Records supplied:

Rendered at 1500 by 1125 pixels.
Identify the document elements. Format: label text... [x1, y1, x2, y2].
---
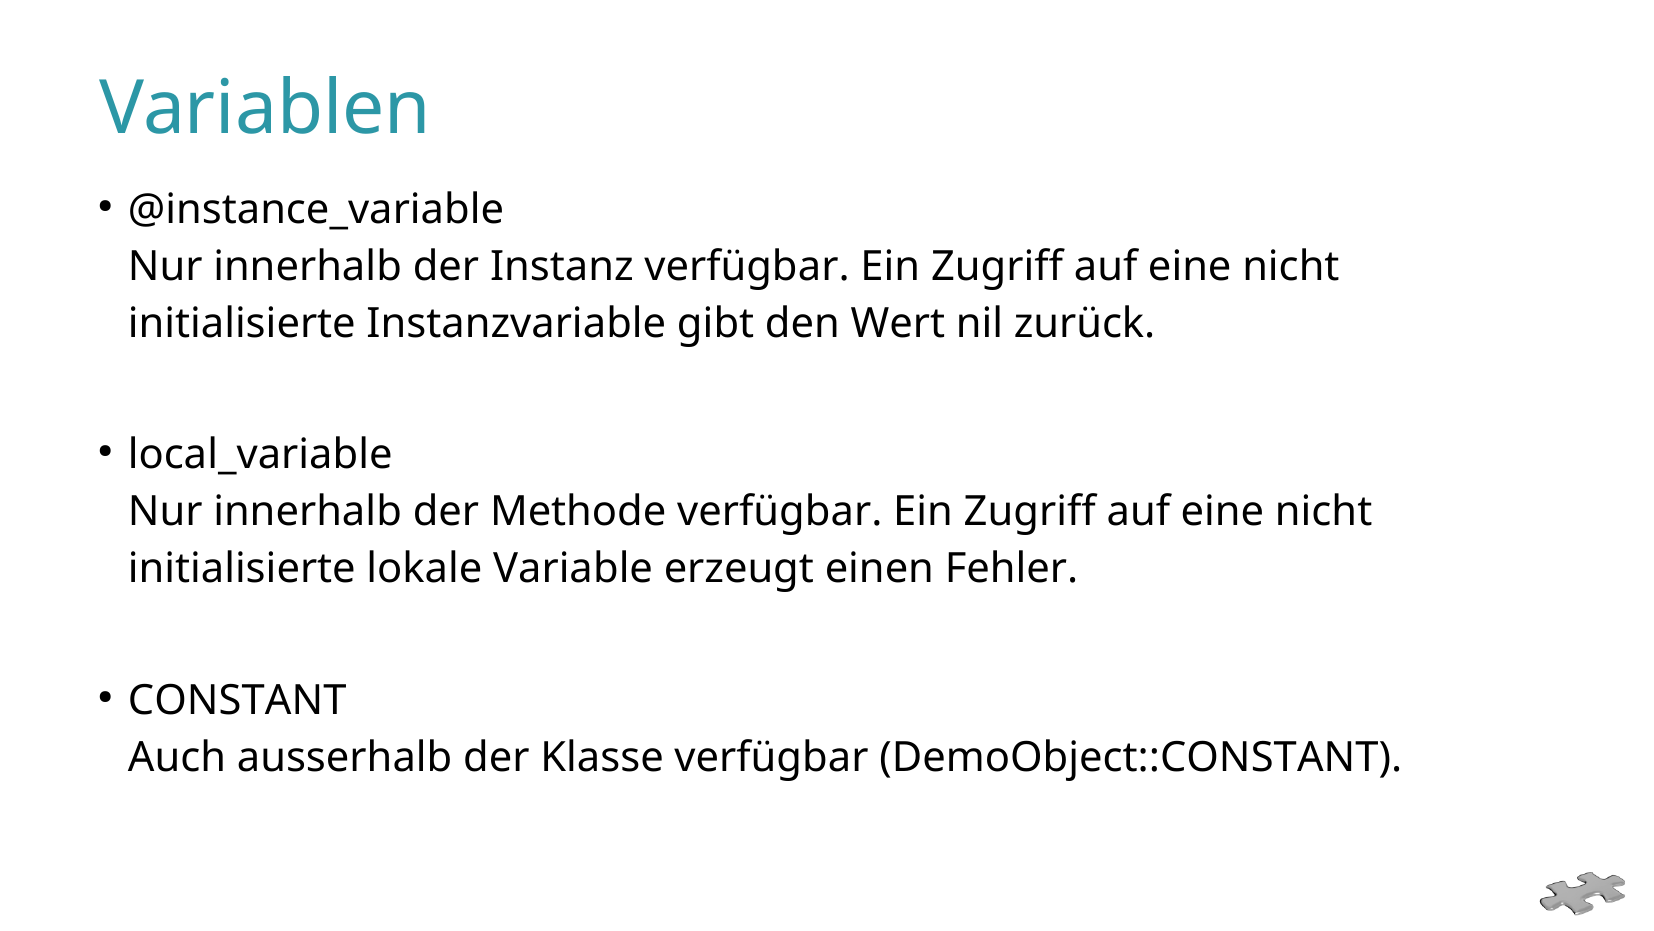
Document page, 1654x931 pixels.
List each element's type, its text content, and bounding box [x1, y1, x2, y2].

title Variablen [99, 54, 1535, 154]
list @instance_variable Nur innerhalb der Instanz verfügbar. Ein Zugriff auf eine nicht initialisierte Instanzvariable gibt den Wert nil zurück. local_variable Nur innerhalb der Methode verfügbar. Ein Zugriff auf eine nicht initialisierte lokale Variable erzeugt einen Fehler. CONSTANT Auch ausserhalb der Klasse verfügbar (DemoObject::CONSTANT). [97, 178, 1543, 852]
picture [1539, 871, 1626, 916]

Task brief: Output the material from the line containing "Rendered at 1500 by 1125 pixels." through the line containing "Identify the document", both included, as a Markdown table with the columns Row and Line. Number each row and leave out blank lines.

The reply:
| Row | Line |
|---|---|
| 1 | Rendered at 1500 by 1125 pixels. |
| 2 | Identify the document elements. Format: label text... [x1, y1, x2, y2]. |